Backtrack indices (= argmax), ie best tag sequence

marginal [source]

Compute the marginal log-probabilities of the tags given the emissions and the transition probabilities and constraints of the CRF

We could use the propagate method but this implementation is faster.

Parameters

PARAMETER DESCRIPTION
emissions

Shape: ... * n_tokens * n_tags

mask

Shape: ... * n_tokens

RETURNS DESCRIPTION
FloatTensor

Shape: ... * n_tokens * n_tags

forward [source]

Compute the posterior reduced log-probabilities of the tags given the emissions and the transition probabilities and constraints of the CRF, ie the loss.
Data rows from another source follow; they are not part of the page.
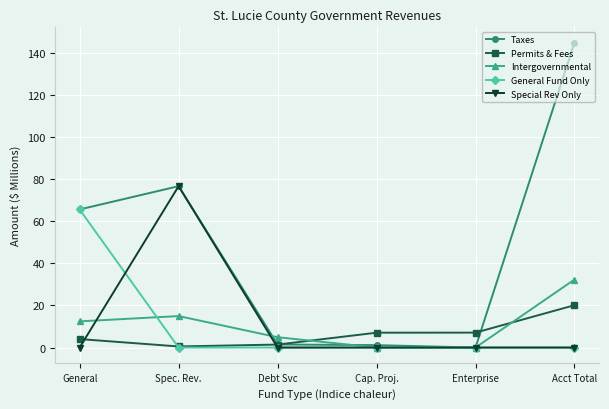

What is the total value across all series at General?

147.6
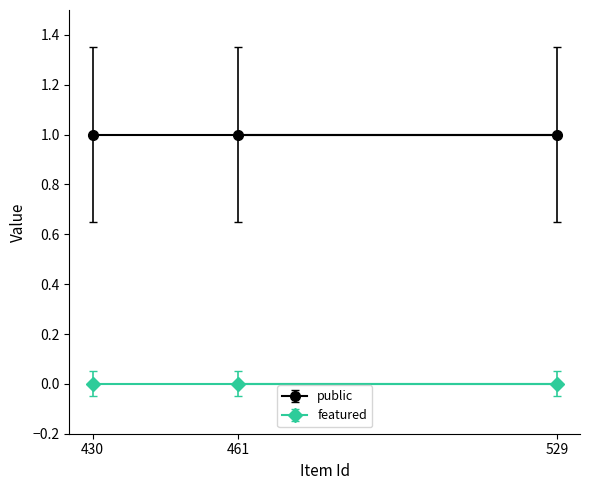

Between 430 and 529, which is larger?

430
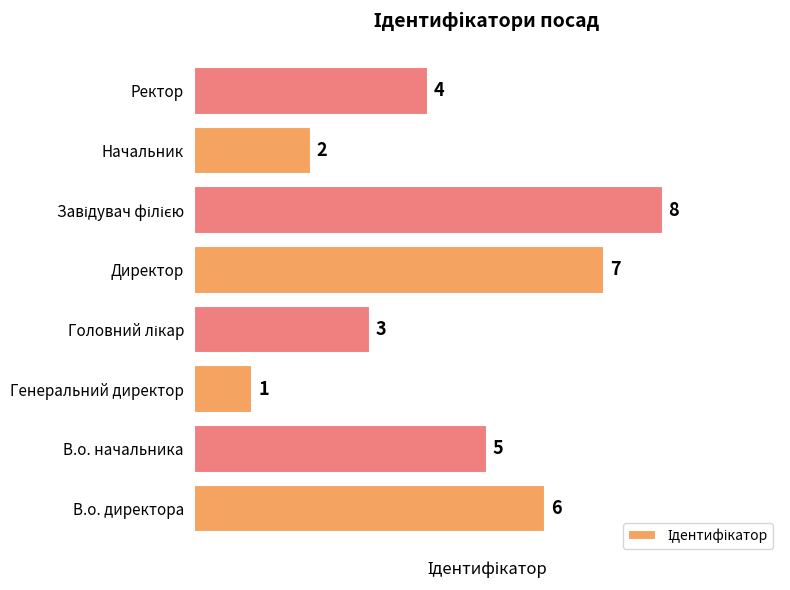

How many data points does each series have?

8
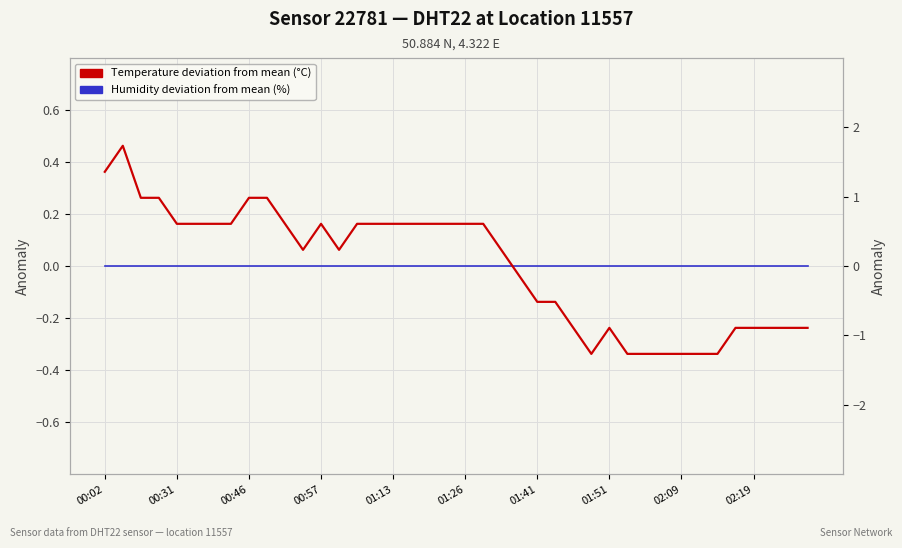

What are all the series names shown in the legend?

Humidity deviation from mean (%), Temperature deviation from mean (°C)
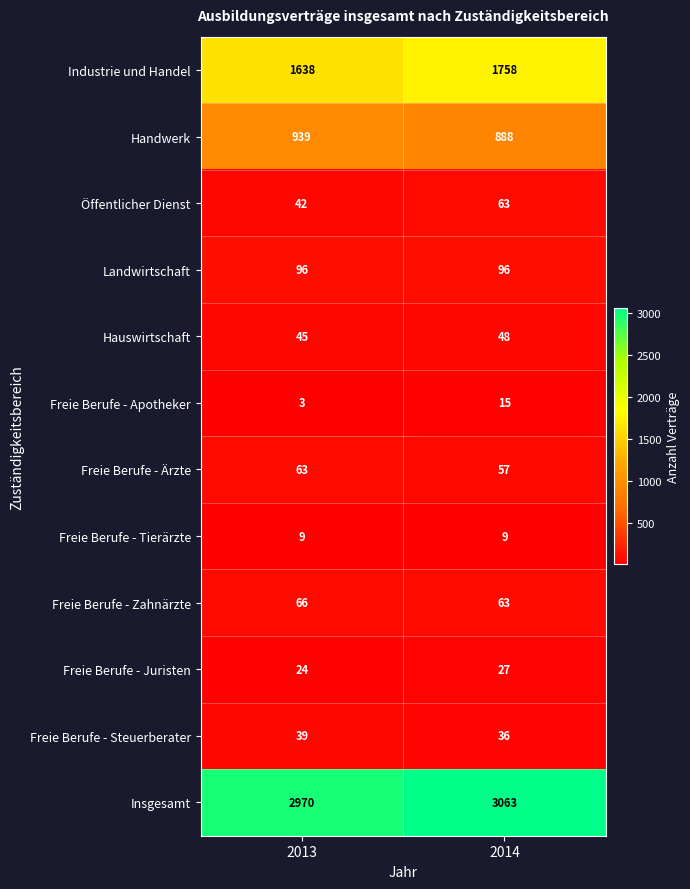

Which label corresponds to the smallest value in the chart?

2013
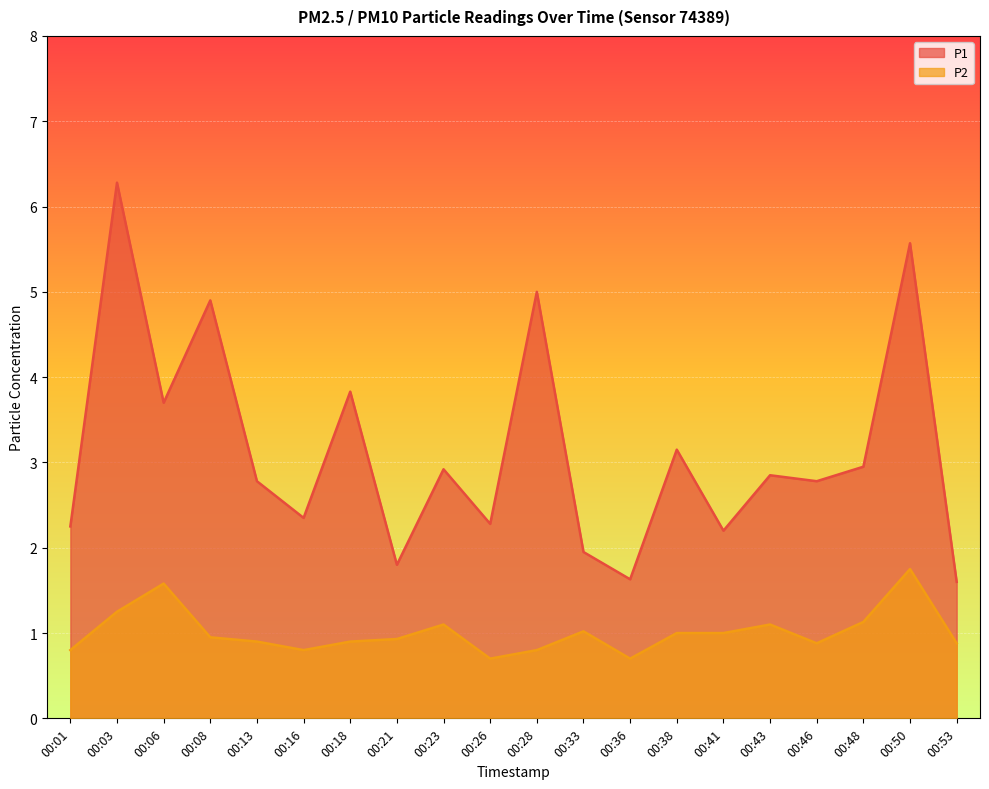

How many lines are shown in the chart?

2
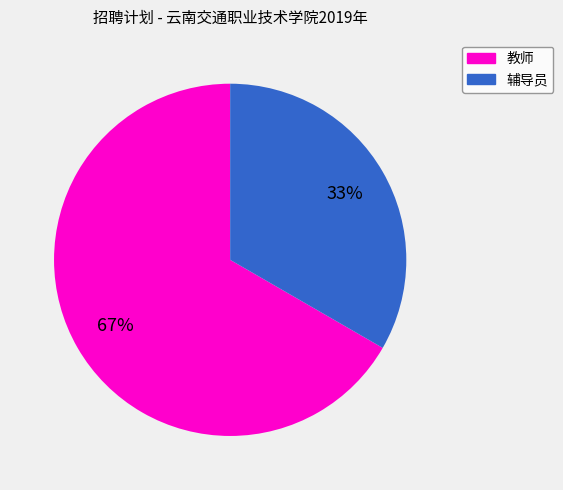

To the nearest percent, what is the average slice percentage?

50%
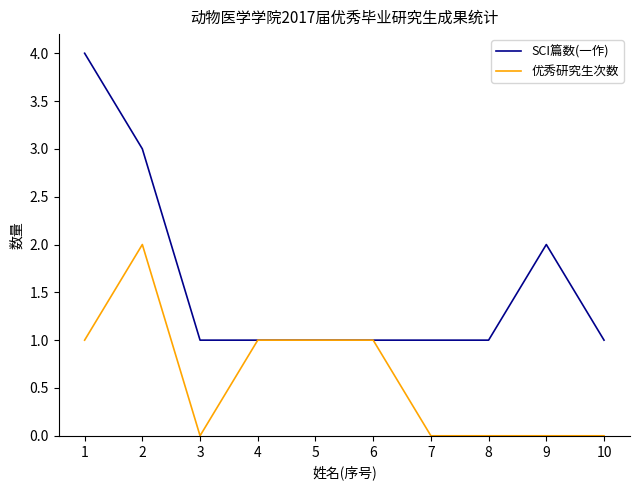

What are all the series names shown in the legend?

SCI篇数(一作), 优秀研究生次数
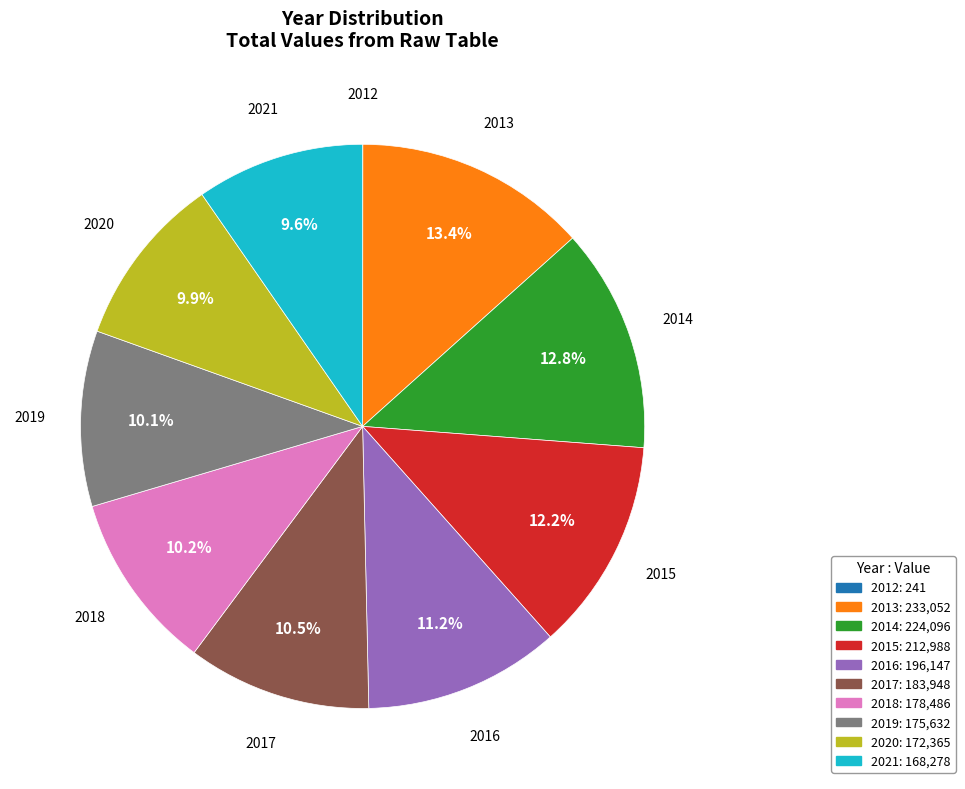

The 2015 slice represents 12% of the pie. True or false?

True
We could use the propagate method but this implementation is faster.

Parameters

PARAMETER DESCRIPTION
emissions

Shape: n_samples * n_tokens * ... * n_tags

mask

Shape: n_samples * n_tokens * ...

target

Shape: n_samples * n_tokens * ... * n_tags The target tags represented with 1-hot encoding We use 1-hot instead of long format to handle cases when multiple tags at a given position are allowed during training.

RETURNS DESCRIPTION
FloatTensor

Shape: ... The loss

MultiLabelBIOULDecoder [source]

Bases: LinearChainCRF

Create a linear chain CRF with hard constraints to enforce the BIOUL tagging scheme

Parameters

PARAMETER DESCRIPTION
num_labels

with_start_end_transitions

DEFAULT: True

learnable_transitions

DEFAULT: True

tags_to_spans staticmethod [source]

Convert a sequence of multiple label BIOUL tags to a sequence of spans

Parameters

PARAMETER DESCRIPTION
tags

Shape: n_samples * n_tokens * n_labels

RETURNS DESCRIPTION
LongTensor

Shape: n_spans * 4 (doc_idx, begin, end, label_idx)

try_torch_compile [source]

Call torch.compile(fn) when possible or fall back to fn if compiler errors occur.

We only fall back on torch compiler stack exceptions (Dynamo/Inductor/Functorch). All other exceptions are re-raised (they may indicate a real bug).